All datasets are available as files to download via a URL: this is the only way developers use to get access. Although they could, in theory, use an API or connect to a database, they don’t. And even if they did, it would not be in the scope of this user research.

  • In scope: datasets as files available for download to developers
  • Not in scope: API built on top of a dataset and made available to developers

This needs clarification because there can be a confusion between:

  • API which requires both a protocol and a file format to represent the data being exchanged with the protocol
  • files available for download which only requies a file format describing the downloaded file

Which sometime leads to:

  • files available for download being presented as an API (a harmless confusion since downloading files requires a protocol)
  • providers claiming their API can be used to download the dataset instead of using files and that there is no need for them to provide files for download

Data visualization is even further from what developers use although almost all of them work on software or services that include some sort of visualization. It probably is a reason why they seem to value the visualization of datasets much more than the software and services that allow them to access the raw data. During the research a majority of participants questioned the usefulness of focusing on such a narrow topic and advised that it would be much more useful to research how to make dataset more accessible with visualization.

Recommendations


The importance of the themes are modified to take into account the results of the research. The theme cleanup now comes first because it relieves the developer from the burden of writing sophisticated cleaning procedures. The theme documentation comes second because it turns out to not be the primary source of information developer use to figure out what the dataset mean. The theme visualisation is discarded because it not in the scope of this research.
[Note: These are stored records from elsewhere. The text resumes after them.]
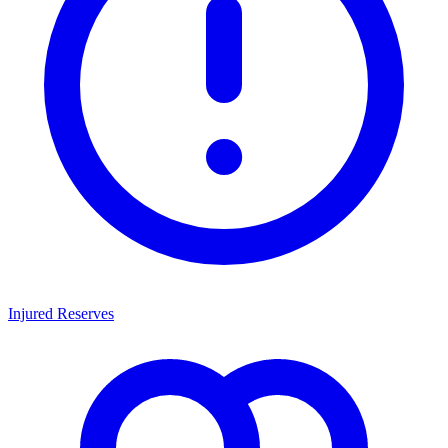
Injured Reserves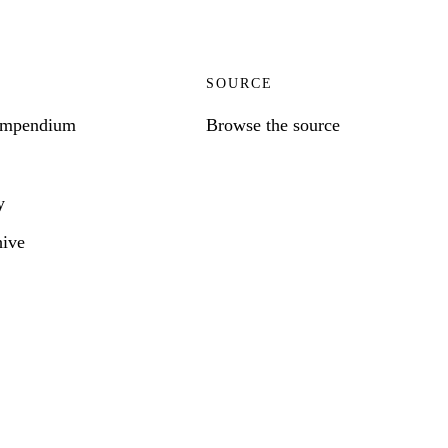
SOURCE
ompendium
Browse the source
y
hive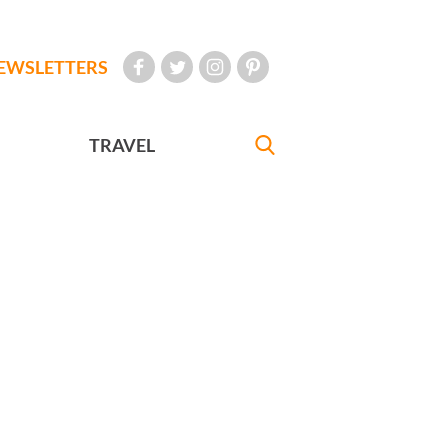
EWSLETTERS
TRAVEL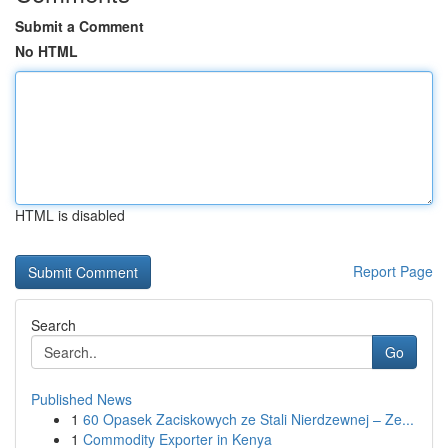
Submit a Comment
No HTML
HTML is disabled
Report Page
Search
Go
Published News
1
60 Opasek Zaciskowych ze Stali Nierdzewnej – Ze...
1
Commodity Exporter in Kenya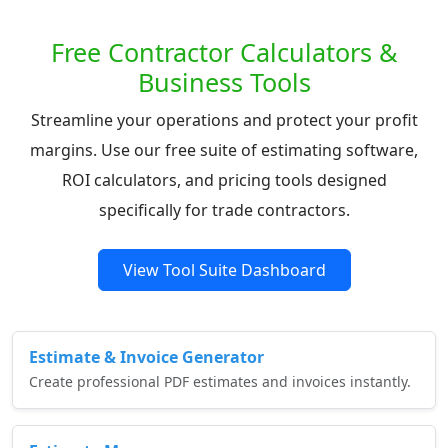
Free Contractor Calculators &
Business Tools
Streamline your operations and protect your profit
margins. Use our free suite of estimating software,
ROI calculators, and pricing tools designed
specifically for trade contractors.
View Tool Suite Dashboard
Estimate & Invoice Generator
Create professional PDF estimates and invoices instantly.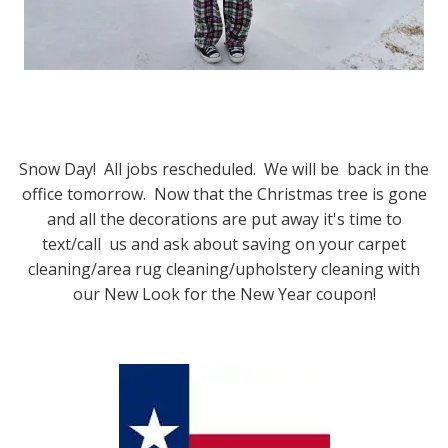
Snow Day! All jobs rescheduled. We will be back in the
office tomorrow. Now that the Christmas tree is gone
and all the decorations are put away it's time to
text/call us and ask about saving on your carpet
cleaning/area rug cleaning/upholstery cleaning with
our New Look for the New Year coupon!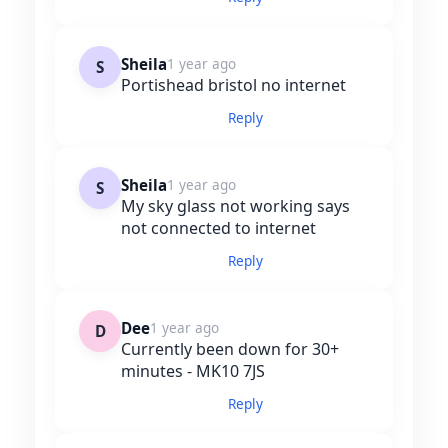
Sheila
1 year ago
S
Portishead bristol no internet
Reply
Sheila
1 year ago
S
My sky glass not working says
not connected to internet
Reply
Dee
1 year ago
D
Currently been down for 30+
minutes - MK10 7JS
Reply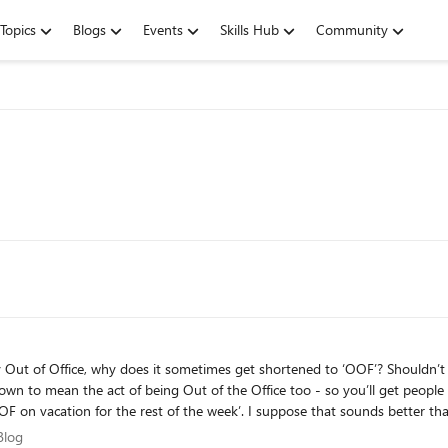
Topics
Blogs
Events
Skills Hub
Community
 why does it sometimes get shortened to ‘OOF’? Shouldn’t it be ‘OOO’? Inside Microsoft, ‘OOF’ 
own to mean the act of being Out of the Office too - so you’ll get people 
vacation for the rest of the week’. I suppose that sounds better than "Oh, Kevin’s O
 user as ‘Out of Facility’ - ie Out of the Office. The usage of the term ‘OOF
m Blog
Blog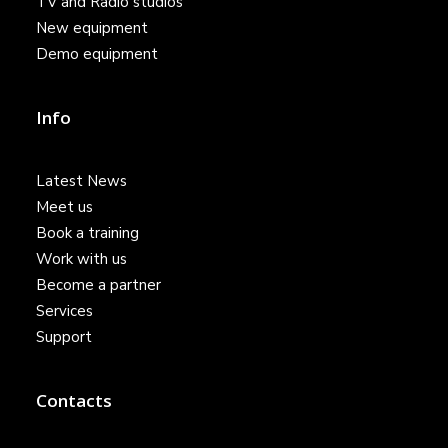
TV and Radio studios
New equipment
Demo equipment
Info
Latest News
Meet us
Book a training
Work with us
Become a partner
Services
Support
Contacts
  1. Theme: Cleanup: ensure all dataset are published only if they validate against a well documented schema. When the schema changes, ensure it is backward compatible. When a schema is not backward compatible the data should be published in the old schema and the new schema during a period of time that allows developers to update the software.
  2. Theme: Documentation: a detailed documentation should be written for each dataset because there currently is none. It should be included, for the most part, within the schema describing the data to facilitate the maintenance. The research does not show how and when the documentation is used. Data about the documentation usage should be collected after it is published.
  3. Theme: Modification history: the datasets should be made available in VCS repositories so their modification history is published as well as their content.
  4. Theme: Format: publishing the data in a single, well documented format is ok because developers always convert the dataset they download into another format. Even when they are available in multiple formats.

With these in mind, the Data on the Web Best Practices should be used to make sure data.tricoteuses.fr has all the elements that are expected from a repository distributing datasets.